Text:
Die Bundesregierung legte 2010 bei der Beantwortung einer kleinen Anfrage der Linkspartei eine Rechnung vor, nach der die Callcenter-Agenten in der niedrigsten Lohnstufe durchschnittlich 9,30 Euro verdienen. Die Agenten von S-Direkt in Halle, von denen sich seit dem 9. Juli etwa 400 im Streik befinden, verdienen 7,38 Euro pro Stunde. Eine Lohnerhöhung gab es seit Gründung des Unternehmens im Jahr 1996 nicht. Wie erklärt sich dieser Unterschied? Die Statistiken differenzieren nicht zwischen sogenannten Inhouse- und Outhouse-Callcentern. Ein Inhouse-Callcenter gehört der jeweiligen Firma, für die telefoniert wird, für gewöhnlich gelten dort die entsprechenden Tarifverträge. Diese Callcenter machen tatsächlich immer noch 80 Prozent der Branche aus.
Die Outhouse-Callcenter dagegen leben vom klassischen Outsourcing von Dienstleistungen und stehen unter entsprechendem Konkurrenzdruck. Das ist der Grund, warum Thomas Henkel, der Geschäftsführer von S-Direkt, angesichts des Streiks davon redet, dass die Gewerkschaft Arbeitsplätze gefährde.
Die Firmen, die diese Dienstleistungen in Anspruch nehmen, zahlen meist nicht pro Anruf, sondern sie buchen eine bestimmte Leistungsmenge, die mindestens abgeleistet werden muss. Wird diese nicht erreicht, werden »Malus-Kosten« abgezogen, wird sie übertroffen, wird ein »Bonus« gezahlt – beides kann sich als sogenannte leistungsorientierte Entlohnung in der Bezahlung der Callcenter-Agenten widerspiegeln, obwohl diese meist nur wenig mit der individuellen oder kollektiven Leistung der Callcenter-Agenten zu tun hat. Das Unternehmen delegiert das ­finanzielle Risiko an die Mitarbeiter, indem die Sonderzahlung die Ausnahme bildet und der Grundlohn niedrig bleibt.

Auszug Datensätze:

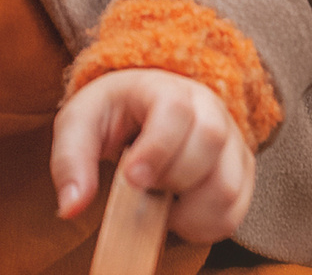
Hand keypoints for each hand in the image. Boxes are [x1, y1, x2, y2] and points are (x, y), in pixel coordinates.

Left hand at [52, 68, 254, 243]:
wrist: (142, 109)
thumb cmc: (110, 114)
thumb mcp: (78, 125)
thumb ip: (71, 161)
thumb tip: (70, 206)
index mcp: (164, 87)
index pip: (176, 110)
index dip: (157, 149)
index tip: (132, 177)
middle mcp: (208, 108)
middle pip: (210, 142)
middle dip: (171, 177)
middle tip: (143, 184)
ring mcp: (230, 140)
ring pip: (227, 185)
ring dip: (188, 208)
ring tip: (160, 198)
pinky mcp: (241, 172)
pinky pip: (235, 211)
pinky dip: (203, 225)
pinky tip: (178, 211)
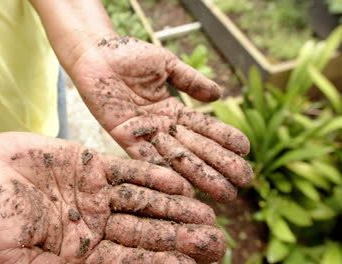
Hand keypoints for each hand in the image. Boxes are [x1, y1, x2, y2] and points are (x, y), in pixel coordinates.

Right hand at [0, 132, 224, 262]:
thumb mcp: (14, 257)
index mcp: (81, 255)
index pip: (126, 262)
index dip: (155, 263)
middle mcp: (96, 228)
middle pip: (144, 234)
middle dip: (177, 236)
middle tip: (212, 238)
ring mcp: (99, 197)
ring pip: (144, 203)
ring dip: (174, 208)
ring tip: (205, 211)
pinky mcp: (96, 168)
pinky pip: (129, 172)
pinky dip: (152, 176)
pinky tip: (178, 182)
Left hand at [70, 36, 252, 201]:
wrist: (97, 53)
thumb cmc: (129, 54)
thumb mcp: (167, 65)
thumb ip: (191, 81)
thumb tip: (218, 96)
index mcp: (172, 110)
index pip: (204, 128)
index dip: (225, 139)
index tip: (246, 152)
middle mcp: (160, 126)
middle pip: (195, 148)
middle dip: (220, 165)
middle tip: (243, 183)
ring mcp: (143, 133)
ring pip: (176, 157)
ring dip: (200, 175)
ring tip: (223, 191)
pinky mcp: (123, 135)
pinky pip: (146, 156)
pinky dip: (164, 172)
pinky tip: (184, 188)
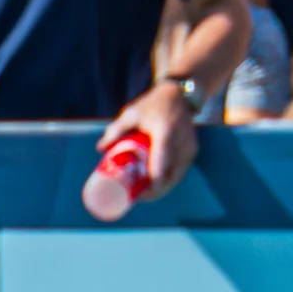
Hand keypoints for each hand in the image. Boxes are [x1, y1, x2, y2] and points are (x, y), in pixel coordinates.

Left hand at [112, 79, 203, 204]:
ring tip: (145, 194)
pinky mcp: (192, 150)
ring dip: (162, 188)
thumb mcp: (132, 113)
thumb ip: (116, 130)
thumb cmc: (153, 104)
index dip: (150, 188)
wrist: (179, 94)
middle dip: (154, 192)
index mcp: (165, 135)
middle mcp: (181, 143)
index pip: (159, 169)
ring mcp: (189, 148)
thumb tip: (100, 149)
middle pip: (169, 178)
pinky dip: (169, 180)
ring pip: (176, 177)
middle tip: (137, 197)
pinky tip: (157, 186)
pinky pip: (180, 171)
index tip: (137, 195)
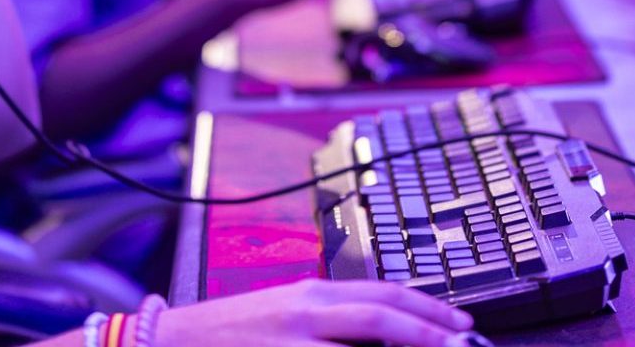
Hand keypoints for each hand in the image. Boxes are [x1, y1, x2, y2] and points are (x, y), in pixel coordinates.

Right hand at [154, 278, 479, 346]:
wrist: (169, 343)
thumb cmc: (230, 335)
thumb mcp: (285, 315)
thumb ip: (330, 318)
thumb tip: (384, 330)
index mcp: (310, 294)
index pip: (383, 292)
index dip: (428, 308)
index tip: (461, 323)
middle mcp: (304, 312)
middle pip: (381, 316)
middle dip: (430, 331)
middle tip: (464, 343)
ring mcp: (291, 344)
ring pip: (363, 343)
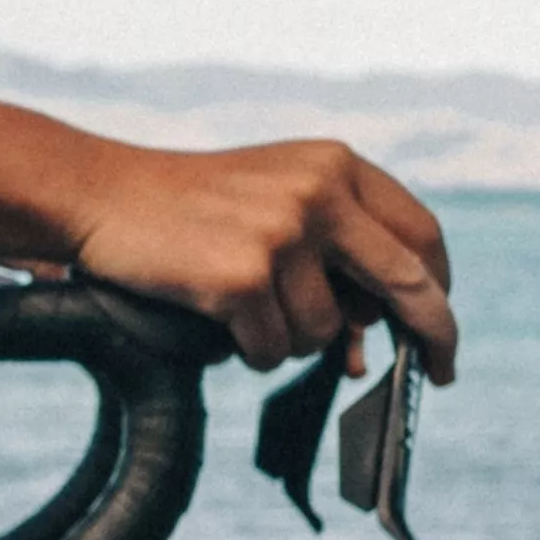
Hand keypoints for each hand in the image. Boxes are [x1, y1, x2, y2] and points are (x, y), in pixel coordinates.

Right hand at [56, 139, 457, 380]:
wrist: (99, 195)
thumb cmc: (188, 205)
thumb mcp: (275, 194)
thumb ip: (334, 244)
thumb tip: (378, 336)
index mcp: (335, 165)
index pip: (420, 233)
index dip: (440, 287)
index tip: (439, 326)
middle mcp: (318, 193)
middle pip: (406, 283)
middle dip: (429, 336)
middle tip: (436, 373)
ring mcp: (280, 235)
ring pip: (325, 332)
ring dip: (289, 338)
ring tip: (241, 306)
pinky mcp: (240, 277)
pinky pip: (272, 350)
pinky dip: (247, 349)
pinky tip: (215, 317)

Aufgaben:
1: Schreibe den Abschnitt des Textes über Callcenter-Löhne von „Die Firmen, die“ bis „Grundlohn niedrig bleibt.“ neu und setze dabei „Basislohn“ an die Stelle von „Grundlohn“.
2: Beantworte anhand des Textes über Callcenter-Löhne:
(a) Wie viel verdienen die Agenten von S-Direkt in Halle pro Stunde?
(b) Welchen Anteil der Branche machen Inhouse-Callcenter aus?
(c) Wer ist Geschäftsführer von S-Direkt?
Die Datensätze haben eine andere Herkunft als der Text.

Erwartete Antworten:
1:
Die Firmen, die diese Dienstleistungen in Anspruch nehmen, zahlen meist nicht pro Anruf, sondern sie buchen eine bestimmte Leistungsmenge, die mindestens abgeleistet werden muss. Wird diese nicht erreicht, werden »Malus-Kosten« abgezogen, wird sie übertroffen, wird ein »Bonus« gezahlt – beides kann sich als sogenannte leistungsorientierte Entlohnung in der Bezahlung der Callcenter-Agenten widerspiegeln, obwohl diese meist nur wenig mit der individuellen oder kollektiven Leistung der Callcenter-Agenten zu tun hat. Das Unternehmen delegiert das ­finanzielle Risiko an die Mitarbeiter, indem die Sonderzahlung die Ausnahme bildet und der Basislohn niedrig bleibt.

2:
(a) 7,38 Euro
(b) 80 Prozent
(c) Thomas Henkel